» **Required work**:
Edit the section of the hopper build log between "Hair dryer or" and "run like ours)", inclusive, so that "heat gun" becomes "hot air gun" wherever it appears.

» **Page extract**:
So browsing around the custom projects section I came across user ant's build http://www.mcarterbrown.com/forums/c...sportshot.html
of combining a Halo TSA with a SportShot to make a small capacity agitated hopper that looks stock. It inspired me to give it a go with my friend andover85. So here follows a picture build log roughly step by step. Feel free to ask any questions to andover85 or myself.
We did it the way we did to maintain as many screw locations as possible for strength throughout the hopper, allow for disassembly if a board or motor failed, ease of cleaning, maintain factory board and battery locations and also to get the motor as close to the SportShot feedneck as possible.
Halo TSA (bottom half needs to be in good condition, your choice of frontman or backman, we used a backman)
SportShot 100 round hopper
Dremel with numerous cutting, sanding, and shaping bits
Drill/Drill Press/Drill bits for dremel
Sand paper for hand sanding and sanding drums for dremel (definitely recommend both to speed the job up)
Hair dryer or heat gun (didn't own a heat gun so I used an old hair dryer)
Some form of epoxy preferably like an autobody bumper repair (get a fast setting one so it doesn't run like ours)
Needle Nose Pliers
Safety Glasses (These are a must! Hot melted plastic can and will fly into your eyes when using the dremel.)
Caulk Gun (only if you buy a large tube of epoxy)
Masking Tape (tape that peels off easy without residue)
Start by using your dremel to cut cleanly right where the large curved upper portion of the hopper meets the straight sides of the battery and motor compartment. Once you have separated the top and bottom halves cut the feedneck off as well. I recommend cutting at a high speed, quickly and smoothly to keep the melting factor down.
Cut off any excess plastic that may have melted during cutting. You should have a full enclosed motor/battery compartment area, you'll want to cut off about 3/4 of the top tray to help get the Halo shell closer to the SportShot. Don't cut too much, filling in a hole isn't as strong as if there was already some shell there.
Step 2a: (Optional)
Since this was our first attempt we used a slightly damaged shell as a test. The front nose near the feedneck was cracked and a screw hole snapped in half. We used our epoxy to fill the feedneck area later reshaping with a belt sander (using sand paper or sanding drums would also work, just take longer.)
For the screw hole we just laid the broken off piece back in place and filled it with epoxy to be drilled later and screw in a self tapping screw. Using painters tape you can restrict where the epoxy flows and it speeds up having to sand down the excess. We also used the tape to cover the old feedneck opening and filled it in.
Now we need make space for SportShot feedneck to stick through the Halo shell. You will need to cut a half circle near the battery compartment and some of the interior spines sticking up inside the Halo shell. For added space, shave off a lot of excess plastic around the SportShot feedneck. We ended up cutting off the front screw hole on the SportShot to make space for the motor.
Test fit the SportShot feedneck as you cut so you don't cut off too much at a time. Same goes for cutting the spines on the Halo shell.
We didn't like the rear gap being that large. We ended up dremel sanding above the rear screw hole to get a flatter edge.
Once we got the Halo shell closer to the SportShot, we lined up where the agitator paddle would stick through to the motor between the two halves. Place the motor in the front portion of the Halo shell in front of the SportShot feedneck. Get a really good eyeball estimate of where the motor mount will stick through and mark it with a marker. Remember when selecting your drill bit, it needs to be large enough for the paddle to stick through, not just the motor mount. Drill a pilot hole first for alignment then use your larger drill bit. After drilling, test placement particularly does the motor still spin freely.
Now that we had everything cut and aligned, we screwed everything together and then used painters tape to hold the two hoppers together. We kept the motor in place during all of this to guarantee proper clearance for the motor after the epoxy has dried. We only glued a small portion of the two halves on either side with the thought to take everything apart and fully glue after the initial alignment gluing.

» **Entries shown**:
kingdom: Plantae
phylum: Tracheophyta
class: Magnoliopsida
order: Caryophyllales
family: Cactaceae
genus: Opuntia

» **Solution to this exercise**:
Hair dryer or hot air gun (didn't own a hot air gun so I used an old hair dryer)
Some form of epoxy preferably like an autobody bumper repair (get a fast setting one so it doesn't run like ours)